BAD JOURNALISM
I’ve been reviewing video games for nearly seven years, and I still haven’t nailed it. The biggest problem is ego. As a writer, there’s always the temptation to make something more complicated than it needs to be. You want to flex your vocabulary as much as you can, to prove that you’re more than just another insignificant hack.
So you craft dizzyingly complex ‘concept’ reviews, or litter the copy with unnecessarily esoteric references. But nobody cares how clever you are, or how many off-beat Japanese games you’ve played. All they want to know is how good the game is, and whether or not they should buy it. And your job, as a critic, is to tell them.

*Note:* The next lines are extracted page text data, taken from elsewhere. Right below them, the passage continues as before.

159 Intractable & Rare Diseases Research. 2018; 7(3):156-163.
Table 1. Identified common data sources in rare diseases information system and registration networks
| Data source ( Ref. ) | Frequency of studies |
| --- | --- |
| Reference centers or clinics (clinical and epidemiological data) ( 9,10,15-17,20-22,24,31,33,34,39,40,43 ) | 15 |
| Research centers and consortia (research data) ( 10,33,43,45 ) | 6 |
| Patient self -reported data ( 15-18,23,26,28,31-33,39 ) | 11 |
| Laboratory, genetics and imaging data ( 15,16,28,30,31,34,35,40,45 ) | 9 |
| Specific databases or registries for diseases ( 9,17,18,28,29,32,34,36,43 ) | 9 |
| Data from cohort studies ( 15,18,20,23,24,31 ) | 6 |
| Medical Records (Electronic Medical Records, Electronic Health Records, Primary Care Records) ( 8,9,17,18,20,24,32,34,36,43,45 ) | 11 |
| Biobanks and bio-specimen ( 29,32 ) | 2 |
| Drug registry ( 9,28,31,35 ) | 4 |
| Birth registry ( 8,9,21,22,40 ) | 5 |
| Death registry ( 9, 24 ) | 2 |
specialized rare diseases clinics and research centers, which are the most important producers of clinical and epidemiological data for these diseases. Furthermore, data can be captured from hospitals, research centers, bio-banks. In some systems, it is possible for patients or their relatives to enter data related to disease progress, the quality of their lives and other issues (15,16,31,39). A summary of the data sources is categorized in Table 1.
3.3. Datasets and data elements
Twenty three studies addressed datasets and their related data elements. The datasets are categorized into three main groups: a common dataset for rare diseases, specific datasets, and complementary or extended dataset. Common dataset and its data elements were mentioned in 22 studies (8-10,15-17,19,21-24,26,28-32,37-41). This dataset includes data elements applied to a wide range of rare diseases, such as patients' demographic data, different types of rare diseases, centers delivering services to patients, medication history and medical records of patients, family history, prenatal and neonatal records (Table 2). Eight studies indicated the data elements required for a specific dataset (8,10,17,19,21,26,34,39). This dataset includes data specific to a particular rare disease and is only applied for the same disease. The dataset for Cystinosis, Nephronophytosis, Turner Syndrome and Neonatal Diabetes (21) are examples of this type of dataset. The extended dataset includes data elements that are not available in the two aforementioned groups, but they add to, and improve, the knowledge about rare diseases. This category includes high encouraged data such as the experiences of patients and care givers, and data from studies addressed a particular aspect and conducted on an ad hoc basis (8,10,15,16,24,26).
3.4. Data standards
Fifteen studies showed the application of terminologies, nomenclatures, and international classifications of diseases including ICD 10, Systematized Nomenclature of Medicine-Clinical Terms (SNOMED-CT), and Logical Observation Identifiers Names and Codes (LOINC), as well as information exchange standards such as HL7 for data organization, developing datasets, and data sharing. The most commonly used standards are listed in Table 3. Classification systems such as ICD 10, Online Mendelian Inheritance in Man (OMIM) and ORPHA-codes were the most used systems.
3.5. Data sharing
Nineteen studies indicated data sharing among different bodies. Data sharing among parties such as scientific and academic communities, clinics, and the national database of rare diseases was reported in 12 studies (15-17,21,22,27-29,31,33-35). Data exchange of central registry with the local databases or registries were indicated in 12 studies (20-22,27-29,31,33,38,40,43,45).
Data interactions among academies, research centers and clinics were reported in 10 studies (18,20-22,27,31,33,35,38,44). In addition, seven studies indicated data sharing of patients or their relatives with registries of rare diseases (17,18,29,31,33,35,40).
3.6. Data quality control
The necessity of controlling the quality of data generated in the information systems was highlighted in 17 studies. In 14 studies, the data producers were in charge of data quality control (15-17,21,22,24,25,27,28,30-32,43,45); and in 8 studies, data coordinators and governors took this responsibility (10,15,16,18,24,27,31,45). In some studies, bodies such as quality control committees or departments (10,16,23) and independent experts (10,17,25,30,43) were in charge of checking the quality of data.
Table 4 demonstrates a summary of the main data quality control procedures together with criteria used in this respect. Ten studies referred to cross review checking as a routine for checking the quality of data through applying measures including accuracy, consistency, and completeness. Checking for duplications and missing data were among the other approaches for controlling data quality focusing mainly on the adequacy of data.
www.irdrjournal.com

That doesn’t mean a review has to be formulaic or devoid of character. Toying with language and structure is fine, if you’re talented and confident with the basics. But if it gets in the way of being succinct, you’re wasting your time.
I’ve read so many reviews where the opening paragraph is a meandering, nebulous anecdote about something barely related to the game. If a journalist is doing this, as far as I’m concerned, they aren’t doing their job properly.
I battle with my ego every day. The writer in me wants to fill my articles with smartarse references and sagacious wordplay, but the journalist – the voice of reason – always stops me. Because a critic isn’t writing for his or her self, but for other people.